Bob Calverley was drafted into the U.S. Army in 1967 and served for a year in the Vietnam War with the 187th Assault Helicopter Company in Tay Ninh. Calverley spent most of his tour in Vietnam as company clerk, but occasionally flew as a helicopter door gunner. After the war, he worked in journalism and public relations.
Purple Sunshine: Sex & Drugs, Rock & Roll, Peace & Love (Stone Thread Publishing, 416 pp., $6.95, Kindle) is a work of fiction but seems to be informed by the author’s familiarity with the sixties music scene and the sixties Vietnam War scene. Calverley presents the knowledge that comes from being an insider in both areas.
When Private Jimmy Hayes, a talented guitarist and a band leader back home, gets off the Boeing 707 in Vietnam he comments on the heat and humidity, and “then the smell hit.” He goes through the Repo Depo and is assigned to the 99th Assault Helicopter Company in the fictional Nui Binh, where he soon encounters the smell of shit burning.
Nui Binh is “probably not far from the Tay Ninh Base Camp where the 187th was stationed,” we are told. Jimmy should be assigned as a prop and rotor repair specialist, but that does not happen as damaged parts are thrown away and replaced with new ones, so he becomes a door gunner.
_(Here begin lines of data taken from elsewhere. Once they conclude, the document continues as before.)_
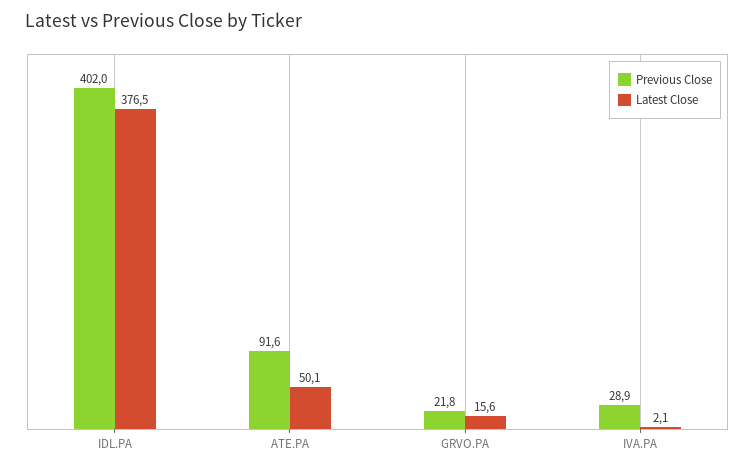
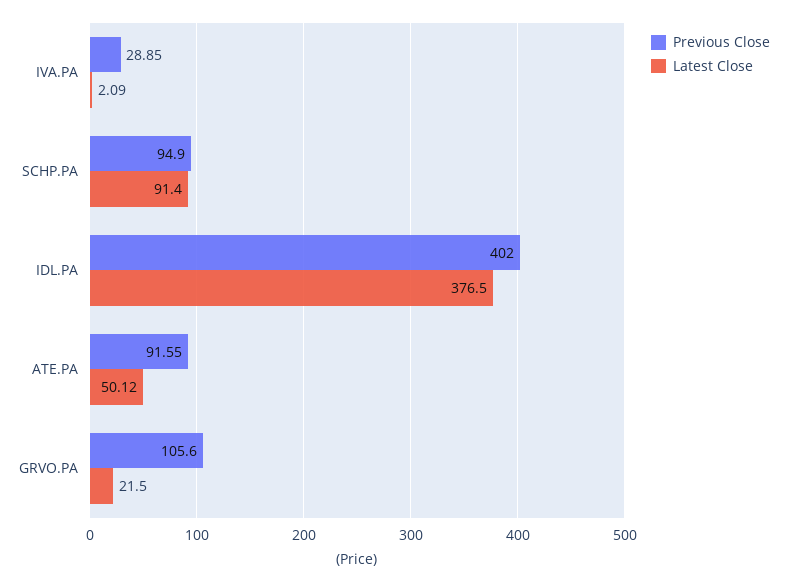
  {
    "Previous Close": {
      "IDL.PA": 402,
      "ATE.PA": 91.55,
-     "GRVO.PA": 21.8,
+     "GRVO.PA": 105.6,
-     "IVA.PA": 28.85
+     "IVA.PA": 28.85,
+     "SCHP.PA": 94.9
    },
    "Latest Close": {
      "IDL.PA": 376.5,
      "ATE.PA": 50.12,
-     "GRVO.PA": 15.6,
+     "GRVO.PA": 21.5,
-     "IVA.PA": 2.09
+     "IVA.PA": 2.09,
+     "SCHP.PA": 91.4
    }
  }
Our hero has left behind his pregnant fifteen-year old girlfriend, Gloria, known as Sunshine. She is being pursued by the Mafia, her wicked stepfather who abused her, and by the police who connect her to a murder she did not commit. She is also musically talented and writes and sings and plays guitar wherever she can. Much is made of how talented and physically lovely she is. The book’s cover shows us her attributes.
The ARVN are presented as “cowardly bastards,” but the South Vietnamese Rangers receive high praise. The book presents Jimmy’s wartime experiences and Sunshine’s adventures at home in alternate chapters. They both have it rough, with Sunshine sleeping in steam tunnels, cadging food, and playing for her supper on street corners, and Jimmy dealing with war-zone dangers. This is effective in showing the war at home counter-pointed with the war in Vietnam.
Calverley “tried to make these events and all of the settings in my story as realistic as possible,” he says. He gets high marks for that, and also for being a gifted storyteller.

Bob Calverley
Jimmy happens to be in-country for Tet 1968. I was anticipating that time to approach, as I figured there would be lots of action. I was not disappointed. A VC assault on the bunker that houses Jimmy and some malcontent friends is excitingly rendered.
Because of the alternating chapters, home and war, this is not the usual infantry novel, for which I am grateful. The home-front chapters are every bit as interesting and exciting as the war chapters are, and there is plenty of violence in both. There are believable villains in both places, too, and a novel like this benefits from having bad guys.
The author makes the point that the bad guys he portrays in Vietnam are not based on the men with whom he served. He has high praise for American officers, non-commissioned officers, and enlisted men.
This novel does not disappoint in touching bases with the familiar motifs of in-country Vietnam War novels. John Wayne, “We Gotta Get Out of This Place,” Agent Orange, baby killers—all that stuff and more is worked into the novel deftly and in a manner that enriches it.
If you are in the mood to read a novel of the late sixties that gives equal time to the home front and to the Vietnam War—and has a lot of violence and even some sex—this might be the book for you. It is well-written and well edited and moves right along.
I liked it so much that I read it on my Kindle in one sitting.